Wednesday, April 12, 2006

Worcester Schools Shuttered

Following on this thread I participated in over at BMG earlier this year, it appears that the Worcester School Committee has voted to close four elementary schools in Worcester. It remains to be seen what impact this will have not only on the City of Worcester but on Tim Murray's LG candidacy.

There were some interesting comments over at the BMG thread and I encourage you all to read through it. Now that we're 2 months past that thread, what do you think will happen? What will the political fallout from this be?

4 comments:

Anonymous said...

Hey, Hoss. I love your coverage of the LG Race. You will enjoy the article in today's Worcester T & G. Silbert released her tax returns and encouraged her opponents to do the same. Murray's flack says he will, but called it a "distraction." Well, the interesting thing to me in that article is that the reporter says that Murray's mayor-ship is "part-time and without executive authority." He'll want to distract people from that. His tax returns will likely show that as well, that he's a full-time lawyer and a part-time mayor.

Anonymous said...

I hate it when people post anonymously, at least be creative and make up a name - or continue using the same user name (besides my guess is that "Anonymous" is "field guy" from BMG)

The only controversial reporting about the school closings I've seen seems to be on the blogs. The people of Worcester understand the difficulty of the decision and the rational behind it. By making this decision Murray & the School committee are saving several teachers' jobs. And Worcester wouldn't be in this predicament in the first place if cities & towns received the proper education funding. Where is the outrage about the talks of Chapter 70 cuts!?

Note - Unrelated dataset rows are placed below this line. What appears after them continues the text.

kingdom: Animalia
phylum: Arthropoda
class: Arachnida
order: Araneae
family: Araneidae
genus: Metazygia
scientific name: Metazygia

This is simply an example of the problem Murray continuously speaks about. . . Cities & towns are put in horrible budgeting situations due to a lack of support at the State level. This is why they are forced to rely on the property tax, which leads to more problems.

Oh, and as another BMG blogger explained Murray puts in many more hours then what he is paid. He is a full-time Mayor on a part-time salary.

Anonymous said...

The problem is called lack of state revenue. Mass is losing workers, families, jobs. Every legislator wants to support cities and towns - do we really need an LG to do the same? As I don't see any great fixes in Worcester under Tim's 'leadership' (to quote the T&G Worcester seems to be following Springfield and may go bankrupt if they don't solve the firefighters' contract...) Is this what we want for the whole state?

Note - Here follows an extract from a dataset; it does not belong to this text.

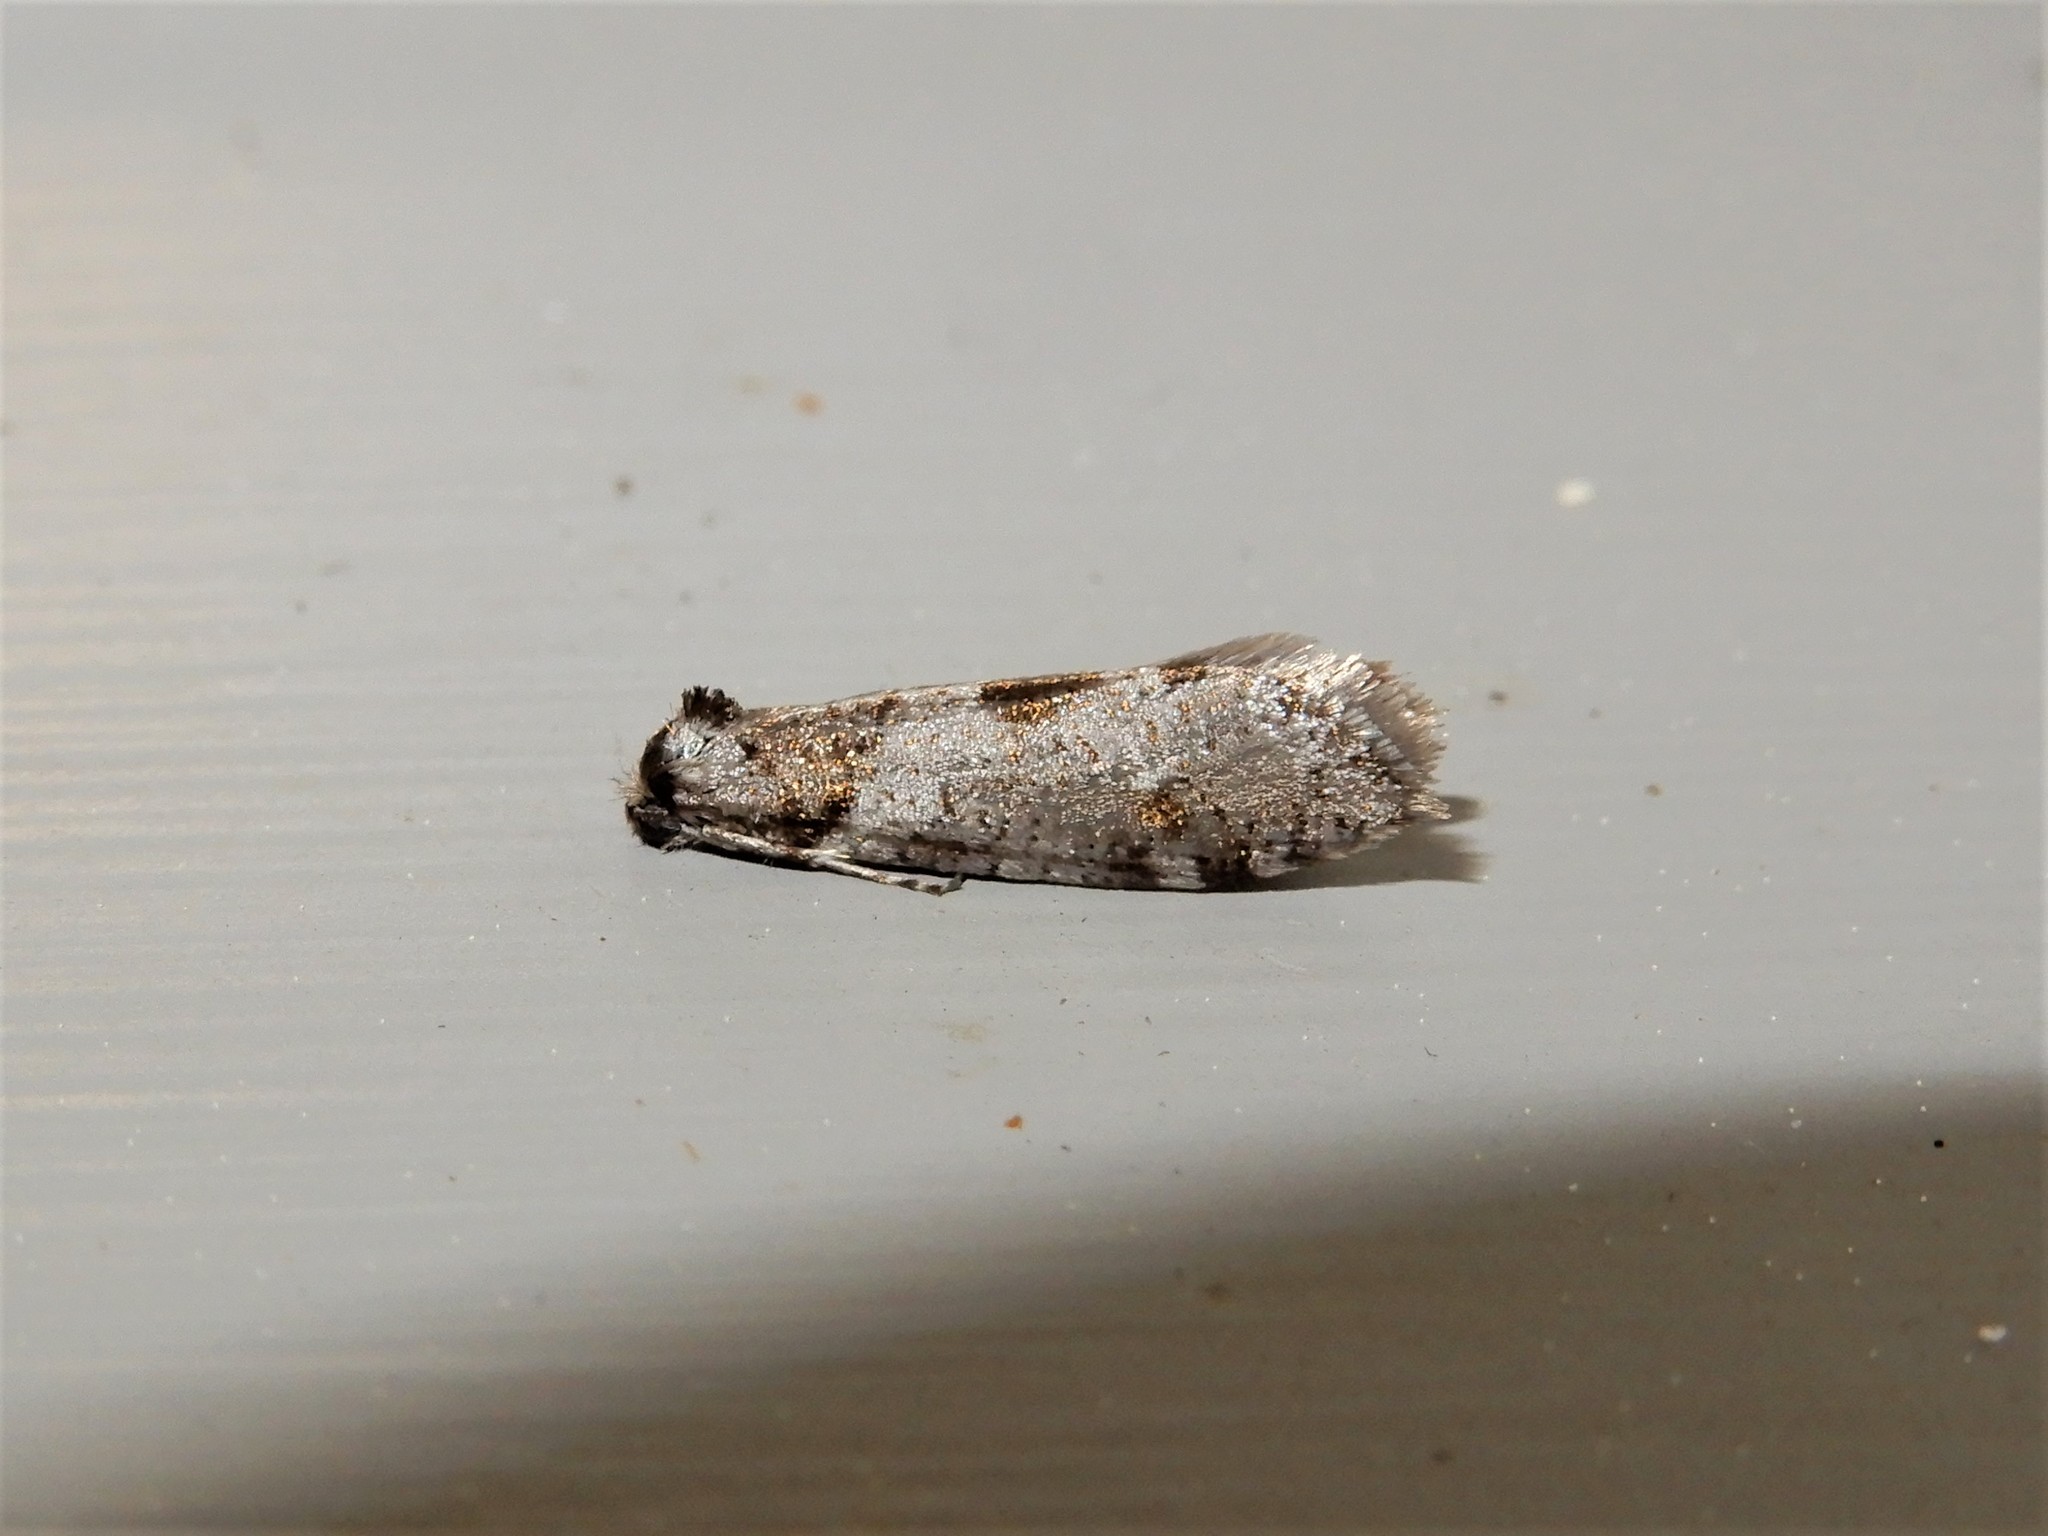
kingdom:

There seems to be a problem and it needs fixing. For my money (and vote) I want someone with a proven, life long record of accomplishment in economic development to be able to solve our state's fiscal issues. So far there is only one but I am open to persuasion. I just haven't seen that Tim has actually accomplished anything as 'mayor' to convince me...

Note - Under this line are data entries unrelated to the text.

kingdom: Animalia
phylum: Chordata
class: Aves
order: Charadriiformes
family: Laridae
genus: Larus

(BTW this is my first post and I shall remain honorably anonymous.)

Anonymous said...

I can just say this to those who poke their head in Worcester for a day and act as though they know the city dynamics. With a large majority of the vote mayor Murray won the mayors office handidly. Worcester is often called Wormtown and we don't walk more than 100 feet to go to a store. We have alot of pride and in the past few years with Mayor Murray and city manager Mike O'brien we have more of a reason to. The city of Worcester has a weak reresentation in Boston but we still manage to moderately grow. Mayor Murray has worked with brownfields which is the rehabilitation of factories that are no longer their. There are many examples of this in Worcester which usded to be a tremendous manufacturing city. Tim led the fight to abolish the Worcester Fashion outlets which was later sold and is planned to have a half million dolllar rehab of mix used developement. WPI a local college is collaboratting for a project to create what will be a biotech park which will be the source of new jobs. Worcester will have 1 billion in economic developement and there is more on the way. My primary reason for supporting Tim Murray is economic development and creative ways of bringing jobs to the state. So far Tim seems to be the only candidate with comprehensive planes with substance on a number of different issues.